### Exercise text
/---

Monday, October 26, 2009

Module 9 Journal

All Elementary Students are welcome to join the Starr Public Library in their new Summer Reading Program “Muffins and Mysteries” July- August 2010.

Someone stole all the muffins from Ms. Karen’s desk and we need your help in finding out who took them. Could it be Ms. Fran who wanted to bake the muffins herself or Mr. Bill who loves chocolate chip muffins? There are many people in the library who wanted those muffins and only YOU can help solve the mystery. We will hold a sleuthing party at the end of August to see who may have guessed the identity of the thief!

Get great tips from great literary sleuths like Cam Jansen, Nancy Drew, and Nate the Great. We will be handing out different clues twice a month so be sure to visit the library and start cracking the case!

Suggestions Grades 1-3
The Young Cam Jansen Series by David A. Adler (Grades 1-3)
Nate the Great Series by Marjorie Weinman Sharmat (Grades 1-3)
Ace Lacewing: Bug Detective by David Biedrzycki (Grades 1-5)
Mystery at the Club Sandwich by Doug Cushman (Grades 1-3)
A-to-Z-Mysteries by Rob Roy (Grades 1-3)

Suggestions Grades 4-5
The 39 Clues Book 1: The Maze of Bones by Rick Riordin (Grades 4-5)
Room One: A Mystery or Two by Andrew Clements and Mark Elliott (Grades 3-5)
The Sisters Grimm Series by Michael Buckley and Peter Ferguson (Grades 4-5)
The Cam Jansen Series by David A. Adler (Grades 4-5)
Nacy Drew Series by Carolyn Keene (Grades 4-5)

Prizes include:
$25 gift cards to the Bluebonnet Bakery
New Mystery Books
Movie Tickets

Module 9 Book Review

Book Info
The Ruby in the Smoke by Phillip Pullman
Sally Lockhart is in search of who murdered her father and after leaving her aunts house she sets out to find the answers. After meeting Jim Taylor and Frederick Garland, she finds more clues about her fathers death but also finds answers that she may not like.
My Thoughts
I like Phillip Pullman, even if some think he is controverisal with his other series. This series was a lot of fun to read, even though I had already seen the Masterpiece Theatre films. I enjoyed the atomosphere and the dark Victorian England. I also enjoyed learning about photography and how Frederick made his living.

\---

Collected data:
/---

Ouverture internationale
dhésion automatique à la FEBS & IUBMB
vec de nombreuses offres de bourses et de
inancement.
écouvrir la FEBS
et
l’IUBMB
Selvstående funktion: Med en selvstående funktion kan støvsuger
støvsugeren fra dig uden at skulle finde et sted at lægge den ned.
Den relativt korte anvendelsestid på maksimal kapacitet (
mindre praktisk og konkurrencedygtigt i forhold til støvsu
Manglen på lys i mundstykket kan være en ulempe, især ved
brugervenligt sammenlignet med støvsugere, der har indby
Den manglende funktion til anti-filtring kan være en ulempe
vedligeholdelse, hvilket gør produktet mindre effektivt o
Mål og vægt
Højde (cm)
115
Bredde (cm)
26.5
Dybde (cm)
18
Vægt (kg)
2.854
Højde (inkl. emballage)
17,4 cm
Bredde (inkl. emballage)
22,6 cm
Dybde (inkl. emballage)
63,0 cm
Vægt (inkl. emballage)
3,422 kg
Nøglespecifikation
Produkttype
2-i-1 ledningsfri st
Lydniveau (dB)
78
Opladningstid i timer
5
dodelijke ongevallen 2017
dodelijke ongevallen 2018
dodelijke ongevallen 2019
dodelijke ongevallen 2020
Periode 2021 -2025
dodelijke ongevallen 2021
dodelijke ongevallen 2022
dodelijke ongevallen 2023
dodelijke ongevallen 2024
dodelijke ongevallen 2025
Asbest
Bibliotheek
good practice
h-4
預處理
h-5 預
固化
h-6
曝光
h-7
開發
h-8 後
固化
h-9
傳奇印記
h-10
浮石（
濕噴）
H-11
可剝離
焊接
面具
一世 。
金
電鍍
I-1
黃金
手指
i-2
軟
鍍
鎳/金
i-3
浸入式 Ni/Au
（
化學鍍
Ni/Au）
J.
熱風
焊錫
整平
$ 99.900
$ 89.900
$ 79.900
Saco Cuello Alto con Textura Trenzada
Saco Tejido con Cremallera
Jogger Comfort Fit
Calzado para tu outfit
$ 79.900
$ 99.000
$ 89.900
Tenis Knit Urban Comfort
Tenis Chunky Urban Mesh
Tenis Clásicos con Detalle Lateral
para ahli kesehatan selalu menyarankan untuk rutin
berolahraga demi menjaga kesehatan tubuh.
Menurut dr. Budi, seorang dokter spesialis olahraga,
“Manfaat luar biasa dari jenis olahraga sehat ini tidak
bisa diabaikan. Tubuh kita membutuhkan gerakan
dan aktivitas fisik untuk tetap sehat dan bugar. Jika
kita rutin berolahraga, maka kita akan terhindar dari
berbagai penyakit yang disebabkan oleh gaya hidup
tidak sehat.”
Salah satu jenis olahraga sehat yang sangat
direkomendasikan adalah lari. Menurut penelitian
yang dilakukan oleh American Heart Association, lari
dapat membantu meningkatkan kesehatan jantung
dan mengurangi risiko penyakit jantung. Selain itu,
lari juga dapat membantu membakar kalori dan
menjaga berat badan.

\---

### What to work on
1 > From the library journal post, write out the passage starting at "Monday, October 26, 2009" and ending at "July- August 2010.".
2 > Answer these questions using the library journal post:
(a) During which months does the summer reading program run?
(b) What amount and bakery are named for the gift card prize?
(c) In the book review, what is Sally Lockhart trying to find out?
3 > Pick up the library journal post after its last sentence and keep writing it.

### Your written answers
1 >
Monday, October 26, 2009

Module 9 Journal

All Elementary Students are welcome to join the Starr Public Library in their new Summer Reading Program “Muffins and Mysteries” July- August 2010.

2 >
(a) July through August 2010
(b) $25, at the Bluebonnet Bakery
(c) Who murdered her father

3 >
Grade 7 Up A rip-roaring good adventure story filled with cutthroat villains, dastardly deeds, sleezy opium dens, filthy London slums, and a delightful 16-year-old heroine... There are twists and turns at every moment, with new characters constantly entering and old ones exiting (not by their own choice). Descriptions are vivid, colorful, and fully realized. Subtle innuendos enhance character development, and the understated humor keeps readers from taking the story too seriously. There are a few lapses in plotting and several contrivances, but these are minor flaws in a story that pulls together to become a rousing tale of murder and adventure in London in 1872. It's a book for sophisticated readers because of the variety of motivations and schemes as well as the shifts in setting within chapters, and one that's not for the timid because of the many murders.
(School Library Journal, 1987)
This book would be a good introduction to the classics of Dickens and his Victorian worlds. This could be in a display for Historical Dramas and then have a list of books that actually came from that time.

Monday, October 19, 2009

The Forest of Hands and Teeth & The Thirteenth Child

Book Info
The Forest of Hands and Teeth by Carrie Ryan
Mary's world is ruled by fear. Fear of the Sisterhood that controls everything. Fear of the The Unconsecrated that pound on the fence surrounding their villiage hoping for someone to come close enough to eat. After Mary's mother is bitten by the Unconsecrated, she must choose between joining the Sisterhood or marrying her friend Harry. Although she loves Travis, Harry's brother, she decides to marry Harry but on their wedding day the Unconsecrated brake through the fence and they have to run for their lives.
My Thoughts
I really enjoyed this book and the character Mary. I do not like zombie movies and books as a rule but his was more of a character study of finding answers in a crazy and scary world. Mary is on a quest for her own truth and what it is she really wants out of this life the Sisterhood has carved out for her.
Ages 14-up.Mary's observant, careful narration pulls readers into a bleak but gripping story of survival and the endless capacity of humanity to persevere. That Mary maintains emotional distance serves to render her yearnings and romantic feelings even more poignant and powerful. Fresh and riveting. (Publishers Weekly, April 2009)
This books would be a good activity for young adults to build their own story on how they would survive such a place. Would they defy the Sisterhood and try to find the answers to their questions or live the day-to-day.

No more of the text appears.